My wee birdie of an aunt got this superhuman bust of strength and stamina to take out all of the contents from her soon to be ex-husband's shed and burn it on the lawn. Bit of family lore this burning - not even the shotgun shells exploding out of the flames seemed to put her off. We ran for cover; she just tore the double wooden doors of the shed with a crowbar and burnt them and then burnt the crowbar for good measure.

G & T's all round after that effort. The lawn didn't grow back for a very long time and the lumpen metally/plastic remains were broken down and some scattered through the garden like alien gnomes.

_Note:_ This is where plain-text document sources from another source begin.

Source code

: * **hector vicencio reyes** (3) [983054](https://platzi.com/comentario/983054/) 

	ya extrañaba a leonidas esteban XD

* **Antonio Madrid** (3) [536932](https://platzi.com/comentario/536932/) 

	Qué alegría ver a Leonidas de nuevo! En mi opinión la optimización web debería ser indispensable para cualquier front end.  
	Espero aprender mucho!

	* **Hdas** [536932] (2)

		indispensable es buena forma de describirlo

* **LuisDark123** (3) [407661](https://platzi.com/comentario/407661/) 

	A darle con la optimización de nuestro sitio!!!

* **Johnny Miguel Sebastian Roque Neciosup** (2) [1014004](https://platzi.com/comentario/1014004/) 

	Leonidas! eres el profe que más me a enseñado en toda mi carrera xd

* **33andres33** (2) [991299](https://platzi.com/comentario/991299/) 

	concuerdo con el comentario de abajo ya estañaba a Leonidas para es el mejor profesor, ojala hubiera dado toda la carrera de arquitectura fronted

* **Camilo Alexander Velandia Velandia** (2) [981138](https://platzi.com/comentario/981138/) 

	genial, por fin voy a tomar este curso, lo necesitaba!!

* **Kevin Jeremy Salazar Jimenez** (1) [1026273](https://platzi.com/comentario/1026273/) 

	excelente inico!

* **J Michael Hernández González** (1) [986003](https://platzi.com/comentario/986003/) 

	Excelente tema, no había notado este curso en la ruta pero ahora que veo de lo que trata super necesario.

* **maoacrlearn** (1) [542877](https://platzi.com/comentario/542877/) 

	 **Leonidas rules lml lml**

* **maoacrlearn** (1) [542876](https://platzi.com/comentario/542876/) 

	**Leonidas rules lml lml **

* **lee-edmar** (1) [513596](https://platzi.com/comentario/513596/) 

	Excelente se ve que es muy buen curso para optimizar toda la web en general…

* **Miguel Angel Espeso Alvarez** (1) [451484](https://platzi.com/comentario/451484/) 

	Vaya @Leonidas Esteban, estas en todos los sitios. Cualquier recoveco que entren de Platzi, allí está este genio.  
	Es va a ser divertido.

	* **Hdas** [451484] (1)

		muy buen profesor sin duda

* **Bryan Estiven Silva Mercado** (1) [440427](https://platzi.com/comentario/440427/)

She even made us sing along to Dame Edna Everage's "The night we burnt mother's things". Good times.
(, Fri 9 Nov 2012, 9:02, 1 reply)
When I were in my teens, my parents bought a new shed.
You can probably fill in the rest yourselves.
(, Fri 9 Nov 2012, 8:16, 2 replies)
Right then

(, Fri 9 Nov 2012, 3:06, 4 replies)
The perfect crime!
In 1987, my brother and I discovered that a certain type of weed killer was extremely flammable. So we tried mixing it with sugar but didn’t get the results we were hoping for. Two days and many a singed finger later I had a better idea , we dissolved the weed killer in water, dipped cotton wool in it and let it dry. We lit it and it went up with a very pleasing FWOOSH! We were pleased!
So, the next thing we did was cut down an old steel hoover tube and fill it with as much of the cotton wool as possible. After ramming a lump or wood in each end and inserting a homemade fuse we were good to go and off to the greenhouse we went. We lit the fuse and ran for it, there was a little smoke but that was it. Back we went and tried again… and again… and again… so giving up on the fuse idea we lit a tiny fire in the greenhouse and placed the HooverBomb© on top.
With fuck all warning, there was an almighty bang (I’m assuming that there was a bang, all I heard was “BA-eeeeeeeeeeeeeeee” and continued to hear that high pitched noise for two days!) My Brother and I then had to rapidly escape a greenhouse full of smoke whilst we were completely disorientated. The smoke cleared surprisingly quickly, this was due to the newly created 2 foot hole in the roof.
My dad ran into the garden shouting “WHAT THE FUCKING HELL HAVE YOU TWO DONE NOW???” at the top of his lungs This is where my brother the criminal genius attempted to shine. “Deny everything” He said.
This might have worked if we hadn’t been stumbling round the garden, singed and stunned and had come up with a better answer than a shaky “Err.. Nuffin!”
How I survived to the grand old age of 40 is a complete mystery!